* **Text to read**:
start

# fiancee inheritance rights



## zenzen (11 Sep 2010)

question - have googled and not found the answer - i want to know will my faincee have any legal rights to my estate if something happens to me? i want it to go to them and not family as we live together but am concerned there is no provision in the law for fiance? ie they would have to pay huge tax which would not occur if married. does the civil partnership bill have any cover for this or is that only for gay people? its a worry as my faince is my family and i want her to be prtected.


----------



## niceoneted (11 Sep 2010)

Do you own the house you are in or renting. Just make sure it is in both names. Also ensure you have a will drawn up and that you leave everything to her. 
Not sure about the tax implications sorry.


----------



## j26 (11 Sep 2010)

No tax benefits for fiancees, and no inheritance rights 

 You should make a will and maybe take out a life insurance policy to cover tax liabilities if anything goes wrong. Bear in mind that marriage revokes a will, so you may need a new one after getting married.


----------



## Vanilla (11 Sep 2010)

Yes a will is revoked on marriage unless it was made 'in contemplation ' of the marriage to come- just tell the solicitor you are engaged and they will ensure correct wording to prevent revocation on marriage.


----------



## twofor1 (11 Sep 2010)

zenzen said:


> i want to know will my faincee have any legal rights to my estate if something happens to me? i want it to go to them and not family as we live together but am concerned there is no provision in the law for fiance? ie they would have to pay huge tax which would not occur if married.


 

Would a simple solution be to get married now in a registry office, then have whatever church ceremony and/or reception at a later date.


----------



## huskerdu (11 Sep 2010)

The civil partnership bill will probably address your concerns, but I don't know when we can expect it to be enacted but it wont be for a while, I think. I dont know when you plan to married, but you might be married before it happens.  As you describe your partner as a fiancee, I assume you do have plans to marry soon. 

First off, your fiancee will get nothing if you die tomorrow, unless you have willed it to her.  If you have no will, your legal next of kin will get everything. 
The exception to this is a jointly owned asset ( house, bank account). 

Currently you and your fiancee are legally strangers,so there will be a tax bill on the inheritance.


----------



## fizzelina (1 Oct 2010)

twofor1 said:


> Would a simple solution be to get married now in a registry office, then have whatever church ceremony and/or reception at a later date.


 
+1 can you not get married and then avoid the issue?


----------



## z104 (14 Oct 2010)

It will cost you 150 euro to get married. Problem solved.

Next question please..


----------

end

* **Tasks**:
[1] Copy the passage of the thread on fiancée inheritance rights starting at "The civil partnership bill will" and ending at "will get everything.".
[2] Answer these questions from the thread on fiancée inheritance rights:
(a) According to j26, what effect does marriage have on a will?
(b) According to huskerdu, who gets everything if there is no will?
(c) What amount does z104 say it costs to get married?
Rely solely on the thread on fiancée inheritance rights when responding.

* **Records**:
start

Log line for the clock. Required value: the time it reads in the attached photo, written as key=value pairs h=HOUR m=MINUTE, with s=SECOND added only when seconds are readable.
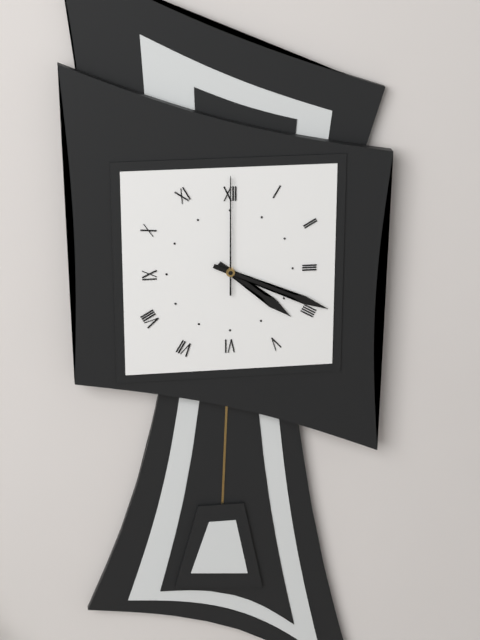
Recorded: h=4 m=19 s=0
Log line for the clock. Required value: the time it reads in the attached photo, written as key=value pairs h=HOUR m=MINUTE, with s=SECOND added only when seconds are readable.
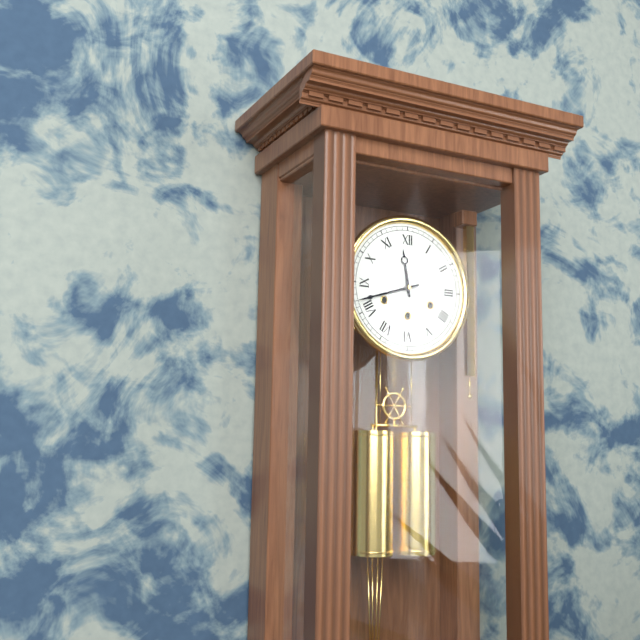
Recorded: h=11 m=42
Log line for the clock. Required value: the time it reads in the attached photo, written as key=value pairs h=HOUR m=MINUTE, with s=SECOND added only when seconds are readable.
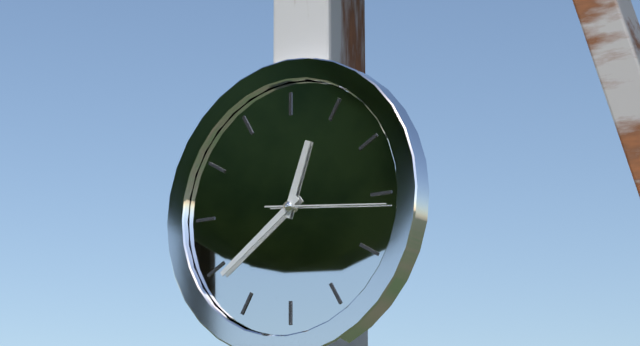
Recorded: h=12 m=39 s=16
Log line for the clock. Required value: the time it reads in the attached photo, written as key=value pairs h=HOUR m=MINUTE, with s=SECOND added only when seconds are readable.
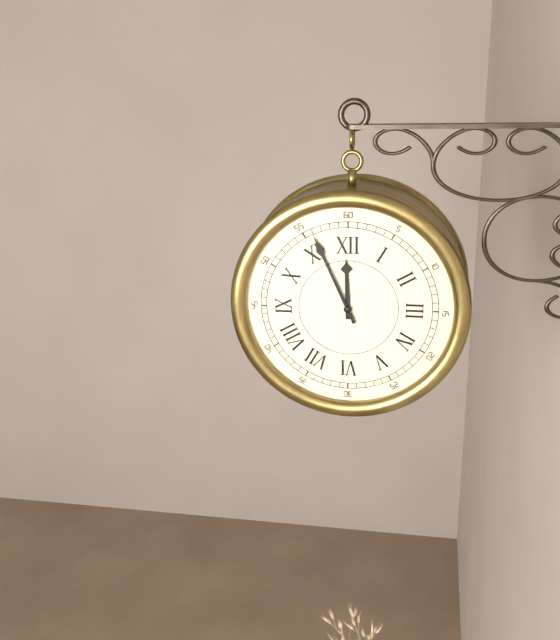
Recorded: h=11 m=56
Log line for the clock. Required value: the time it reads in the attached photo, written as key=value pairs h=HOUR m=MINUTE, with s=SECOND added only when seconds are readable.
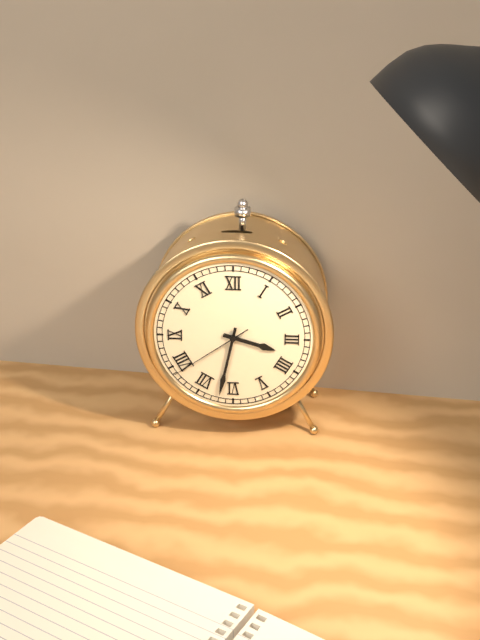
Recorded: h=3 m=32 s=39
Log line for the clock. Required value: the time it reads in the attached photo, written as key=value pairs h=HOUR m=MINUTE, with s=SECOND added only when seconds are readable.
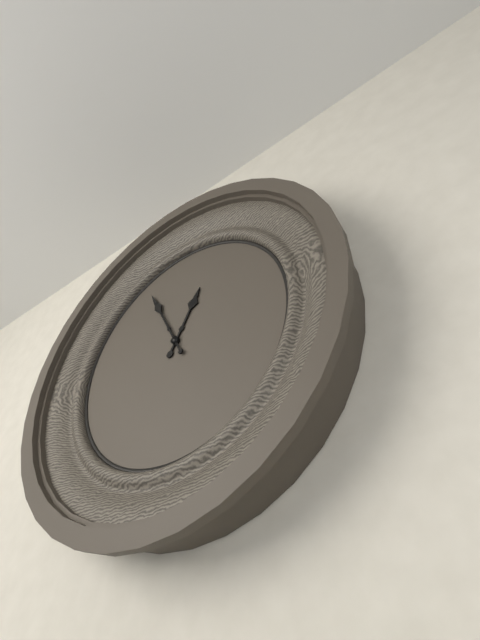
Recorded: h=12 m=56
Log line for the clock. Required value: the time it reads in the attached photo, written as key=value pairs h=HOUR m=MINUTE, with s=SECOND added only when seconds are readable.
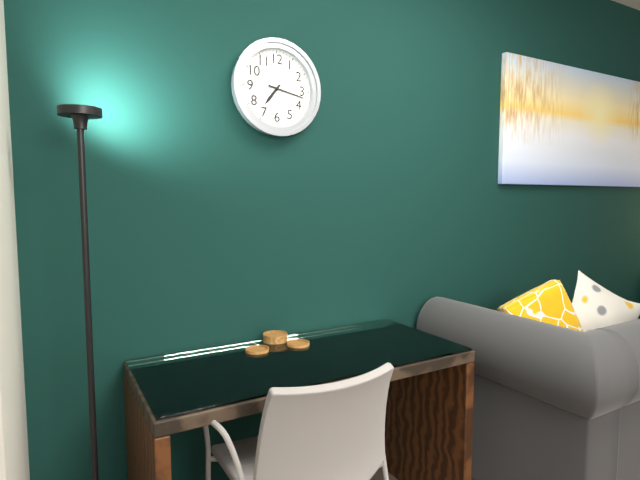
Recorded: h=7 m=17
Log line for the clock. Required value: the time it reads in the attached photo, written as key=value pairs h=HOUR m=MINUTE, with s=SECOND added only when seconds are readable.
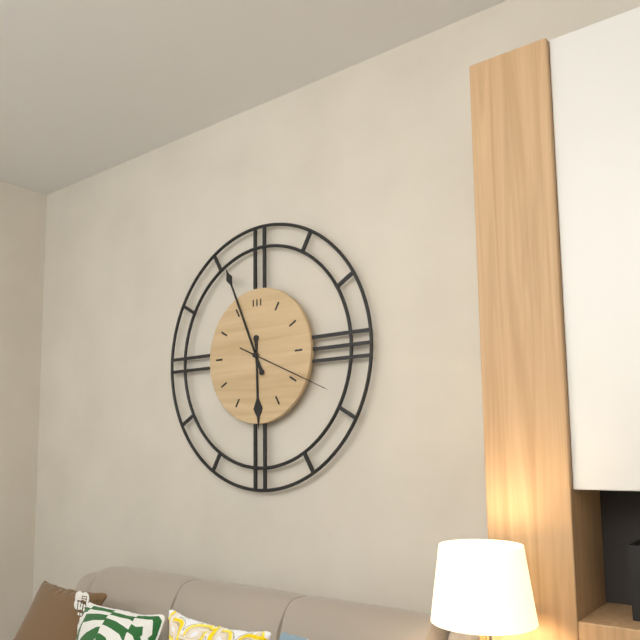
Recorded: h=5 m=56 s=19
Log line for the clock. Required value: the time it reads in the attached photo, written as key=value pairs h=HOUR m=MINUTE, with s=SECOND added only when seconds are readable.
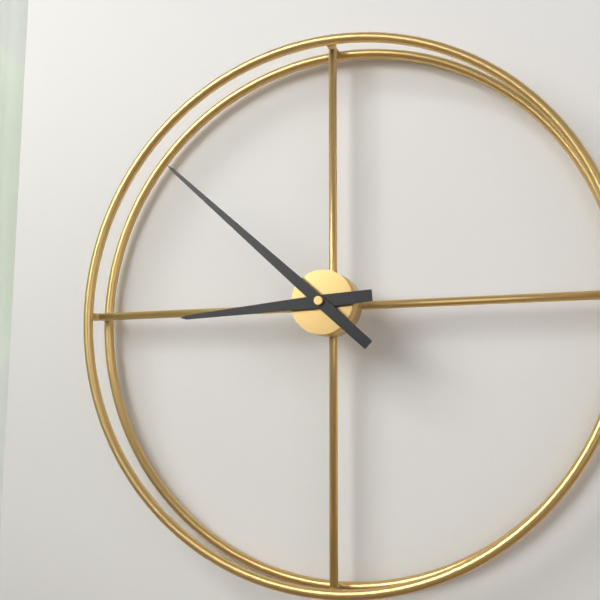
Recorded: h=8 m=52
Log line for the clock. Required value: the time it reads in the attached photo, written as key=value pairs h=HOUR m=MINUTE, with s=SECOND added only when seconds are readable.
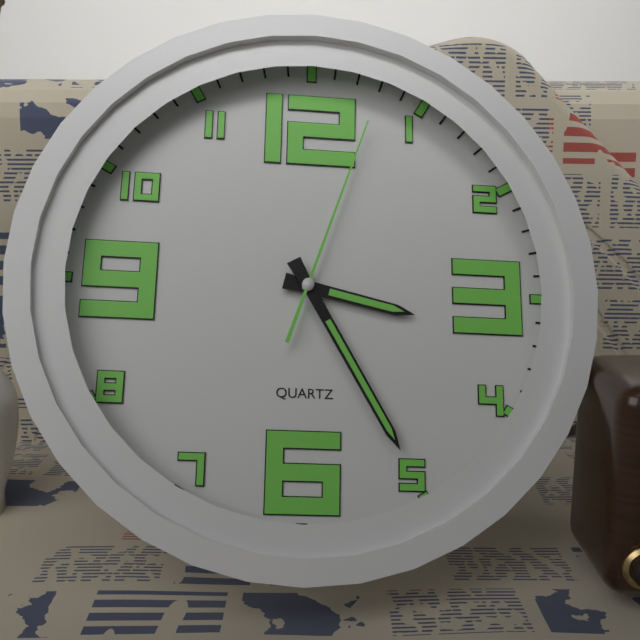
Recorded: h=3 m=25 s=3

end
start

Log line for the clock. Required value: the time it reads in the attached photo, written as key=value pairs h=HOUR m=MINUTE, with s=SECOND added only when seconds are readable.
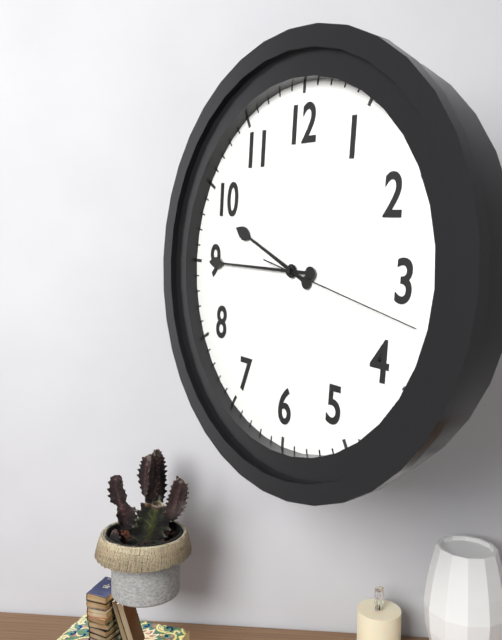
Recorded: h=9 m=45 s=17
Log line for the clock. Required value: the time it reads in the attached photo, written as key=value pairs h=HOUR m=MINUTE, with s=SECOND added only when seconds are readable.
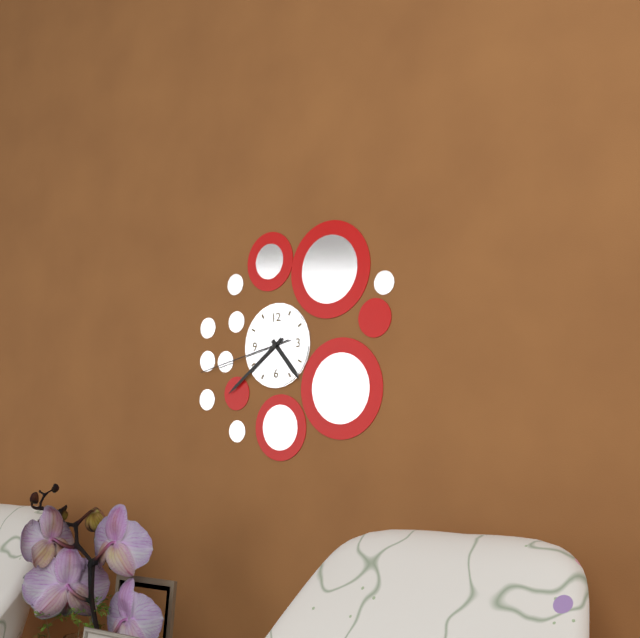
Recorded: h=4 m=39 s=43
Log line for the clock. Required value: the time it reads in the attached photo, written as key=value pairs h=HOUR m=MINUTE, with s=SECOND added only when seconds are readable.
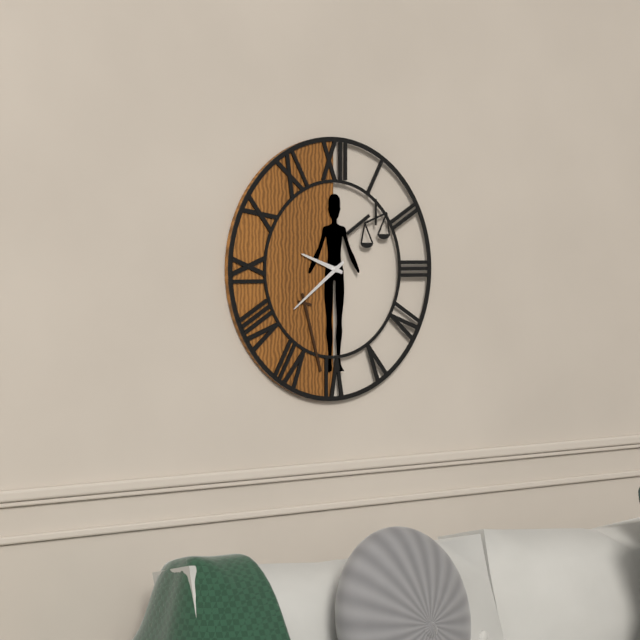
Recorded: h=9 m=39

end
start

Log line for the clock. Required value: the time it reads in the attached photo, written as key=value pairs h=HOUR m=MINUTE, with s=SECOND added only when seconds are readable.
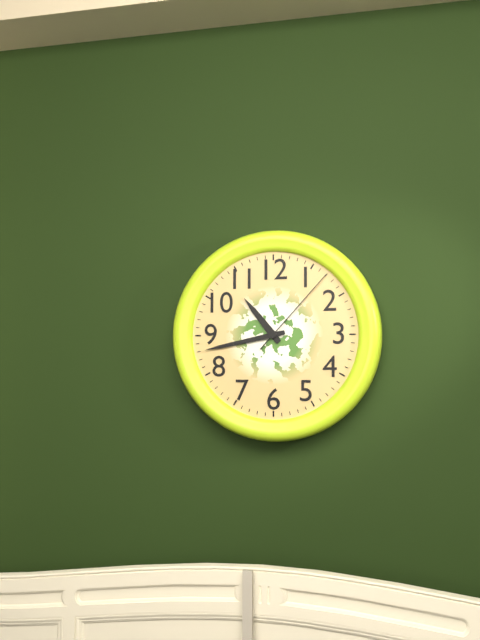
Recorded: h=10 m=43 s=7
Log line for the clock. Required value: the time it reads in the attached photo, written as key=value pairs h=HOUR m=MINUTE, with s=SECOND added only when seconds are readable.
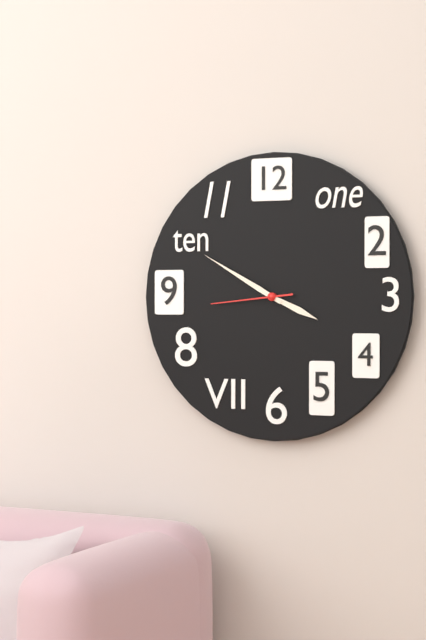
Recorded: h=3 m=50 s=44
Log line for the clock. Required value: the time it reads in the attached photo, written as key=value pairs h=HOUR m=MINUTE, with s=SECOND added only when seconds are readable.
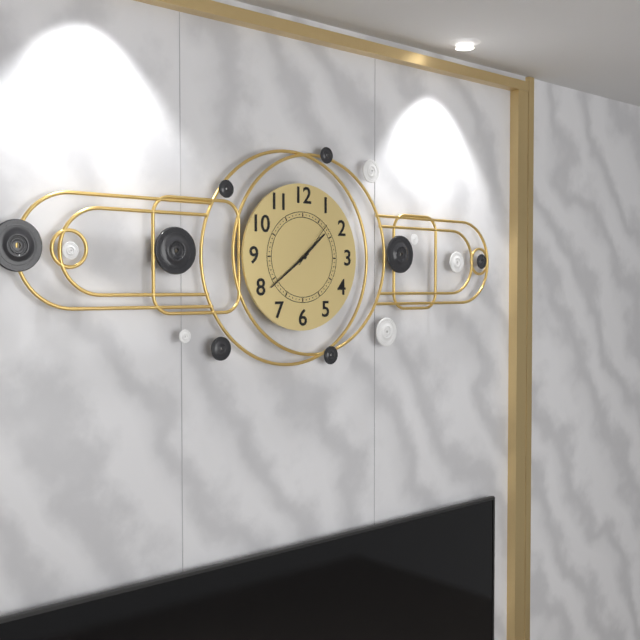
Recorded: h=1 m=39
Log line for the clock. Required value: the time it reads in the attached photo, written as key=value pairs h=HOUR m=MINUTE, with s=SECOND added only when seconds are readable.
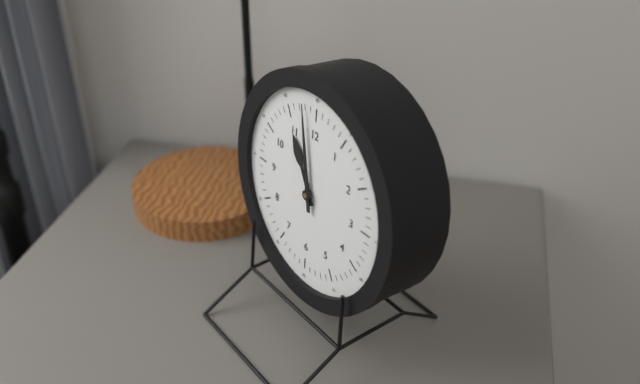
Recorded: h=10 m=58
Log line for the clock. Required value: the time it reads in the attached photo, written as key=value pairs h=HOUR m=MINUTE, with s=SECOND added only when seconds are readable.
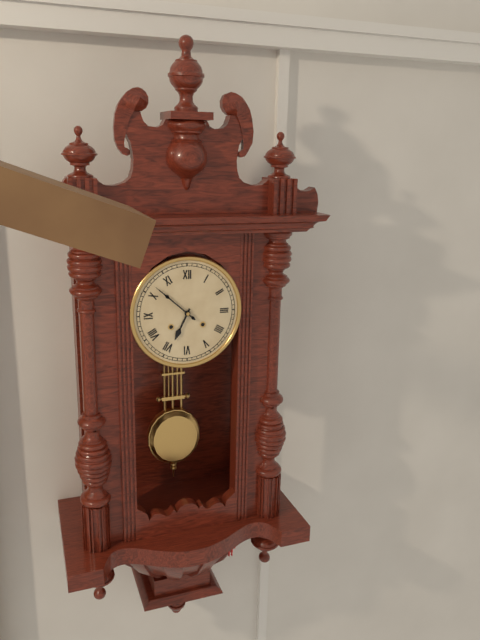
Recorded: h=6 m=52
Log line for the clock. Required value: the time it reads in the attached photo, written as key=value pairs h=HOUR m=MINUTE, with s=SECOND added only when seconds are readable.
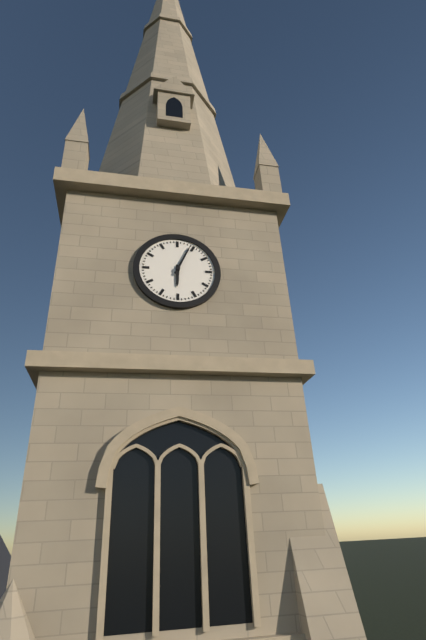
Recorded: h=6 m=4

end

* **Exercise responses**:
[1]
The civil partnership bill will probably address your concerns, but I don't know when we can expect it to be enacted but it wont be for a while, I think. I dont know when you plan to married, but you might be married before it happens.  As you describe your partner as a fiancee, I assume you do have plans to marry soon. 

First off, your fiancee will get nothing if you die tomorrow, unless you have willed it to her.  If you have no will, your legal next of kin will get everything.

[2]
(a) Marriage revokes a will.
(b) The legal next of kin gets everything.
(c) 150 euro.